Selon toute vraisemblance, l'entente qui aurait pu être présentée ce matin aux 125 délégués de la FSE réunis à Laval en conseil fédéral n'est pas prête, à moins que des travaux particulièrement fructueux de fin de soirée et de petit matin aient permis de renverser la vapeur.

Réglera? Réglera pas? Si la journée d'hier était pressentie par plusieurs comme le jour J, porteur d'une entente de principe entre Québec et ses enseignants, de sérieuses embûches ont plutôt été croisées, à un point tel qu'un scénario de rupture, toutefois officieux, avait été envisagé.

Alors que l'on parle depuis plusieurs jours de l'imminence d'une entente entre Québec et ses 80 000 enseignants, la fin de course s'avère plus difficile que certains ne l'auraient cru. Selon nos informations, la question des élèves en difficultés, que plusieurs croyaient pourtant réglée, n'est pas si facile à boucler.

Rappelons qu'en juin dernier, alors que la négociation allait bon train, d'importantes divergences de vue sur la question salariale ont littéralement stoppé la machine.

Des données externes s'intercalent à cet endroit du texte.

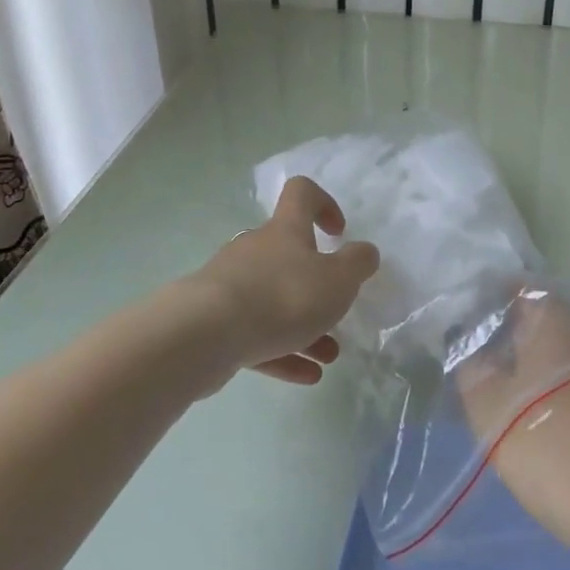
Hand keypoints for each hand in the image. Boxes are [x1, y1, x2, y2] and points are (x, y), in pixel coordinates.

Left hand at [190, 176, 379, 385]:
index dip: (324, 204)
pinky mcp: (216, 322)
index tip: (338, 232)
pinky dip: (283, 351)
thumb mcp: (338, 280)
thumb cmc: (282, 296)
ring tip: (330, 355)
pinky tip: (306, 375)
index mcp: (285, 230)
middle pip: (289, 255)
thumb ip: (358, 263)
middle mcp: (256, 249)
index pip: (301, 194)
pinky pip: (256, 333)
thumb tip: (365, 252)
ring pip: (274, 300)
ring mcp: (232, 285)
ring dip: (305, 325)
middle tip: (336, 309)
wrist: (204, 335)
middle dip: (317, 284)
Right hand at [456, 289, 569, 543]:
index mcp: (554, 320)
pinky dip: (548, 382)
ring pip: (557, 349)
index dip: (491, 295)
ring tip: (494, 378)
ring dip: (528, 358)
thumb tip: (468, 344)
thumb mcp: (486, 403)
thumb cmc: (543, 441)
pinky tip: (526, 406)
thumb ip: (471, 366)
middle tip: (474, 347)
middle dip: (508, 329)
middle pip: (541, 319)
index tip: (466, 312)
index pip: (521, 287)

Pourtant, on affirme que le dossier des élèves en difficultés, assorti d'une enveloppe de 100 millions de dollars, était quasi ficelé. Partie sonder l'opinion de son exécutif plus d'une fois au cours des derniers jours, la FSE a-t-elle dû présenter d'imposants bémols au ministère de l'Éducation à ce sujet-là?

Hier en fin de journée, tout était quand même prêt pour une possible entente à présenter tant au bureau de direction de la Fédération des commissions scolaires du Québec — qui a tenu sa réunion hier soir à Montréal — que devant le conseil fédéral de la FSE, qui aura lieu aujourd'hui et demain même s'il n'y a pas d'hypothèse de règlement à présenter.